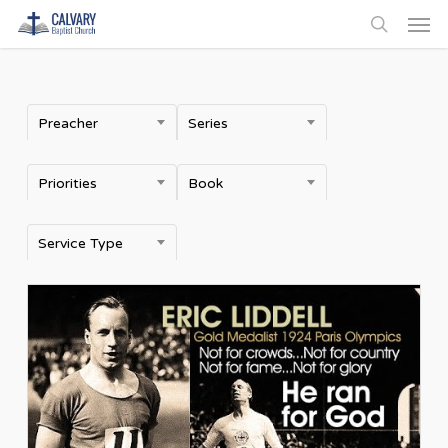
Men
Skip
to
search
main
content
Preacher
Series
Priorities
Book
Service Type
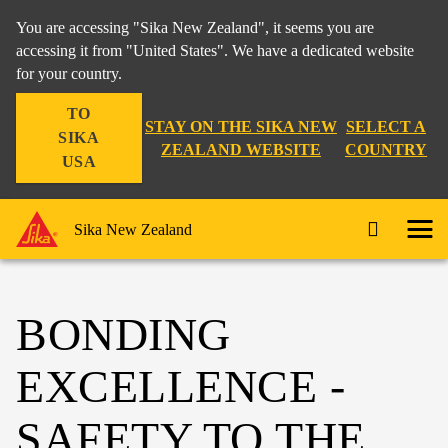
You are accessing "Sika New Zealand", it seems you are
accessing it from "United States". We have a dedicated website
for your country.
TO
STAY ON THE SIKA NEW
SELECT A
SIKA
ZEALAND WEBSITE
COUNTRY
USA
Sika New Zealand
BONDING
EXCELLENCE -
SAFETY TO THE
▬▬▬▬▬▬
WHAT YOU HAVE TO DO
Pictures in the records should not appear in your copy, but everything else must be transcribed exactly.

RESPONSE TO THE TASK
Men
Skip
to
search
main
content
Preacher
Series
Priorities
Book
Service Type
You are accessing "Sika New Zealand", it seems you are
accessing it from "United States". We have a dedicated website
for your country.
TO
STAY ON THE SIKA NEW
SELECT A
SIKA
ZEALAND WEBSITE
COUNTRY
USA
Sika New Zealand
BONDING
EXCELLENCE -
SAFETY TO THE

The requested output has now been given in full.